Provided records:
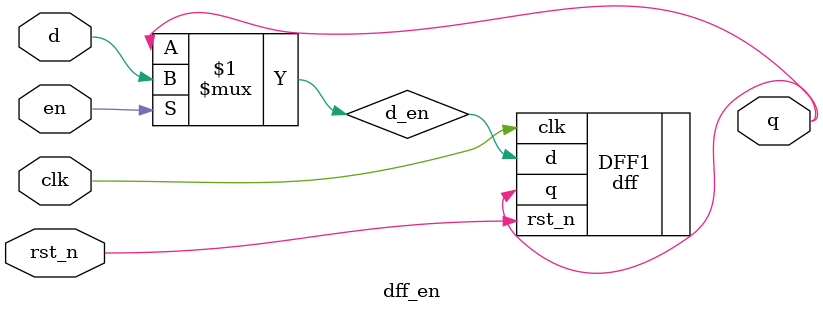
<source format=sv>
/**
* This is the dff module with an enable
*/
module dff_en(
	// Input
	input clk,
	input rst_n,
	input d,
	input en, // enable signal for flip flop
	// Output
	output q
	); 
	
	assign d_en = en ? d : q;
	
	dff DFF1 (.clk(clk),
						.rst_n(rst_n),
						.d(d_en),
						.q(q)
					 );
endmodule

</source>
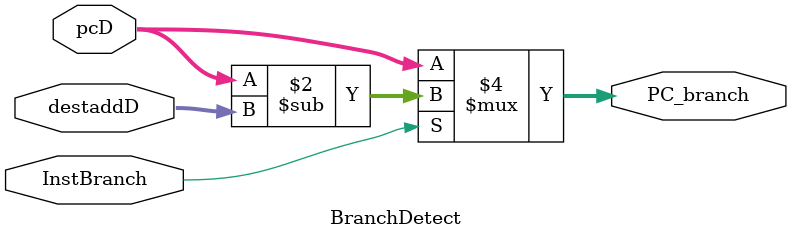
<source format=v>
module BranchDetect(
    input                   InstBranch,
    input       [3:0]       destaddD,
    input       [15:0]      pcD,
    output reg  [15:0]      PC_branch
);

always@(*)begin
    if(InstBranch)
        PC_branch = pcD - destaddD;
    else
        PC_branch = pcD;
end

endmodule
</source>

Job:
Aside from its pictures, the listing must be given again in full, exactly as it appears.

Output for this task:
<source format=sv>
/**
* This is the dff module with an enable
*/
module dff_en(
	// Input
	input clk,
	input rst_n,
	input d,
	input en, // enable signal for flip flop
	// Output
	output q
	); 
	
	assign d_en = en ? d : q;
	
	dff DFF1 (.clk(clk),
						.rst_n(rst_n),
						.d(d_en),
						.q(q)
					 );
endmodule

</source>
<source format=v>
module BranchDetect(
    input                   InstBranch,
    input       [3:0]       destaddD,
    input       [15:0]      pcD,
    output reg  [15:0]      PC_branch
);

always@(*)begin
    if(InstBranch)
        PC_branch = pcD - destaddD;
    else
        PC_branch = pcD;
end

endmodule
</source>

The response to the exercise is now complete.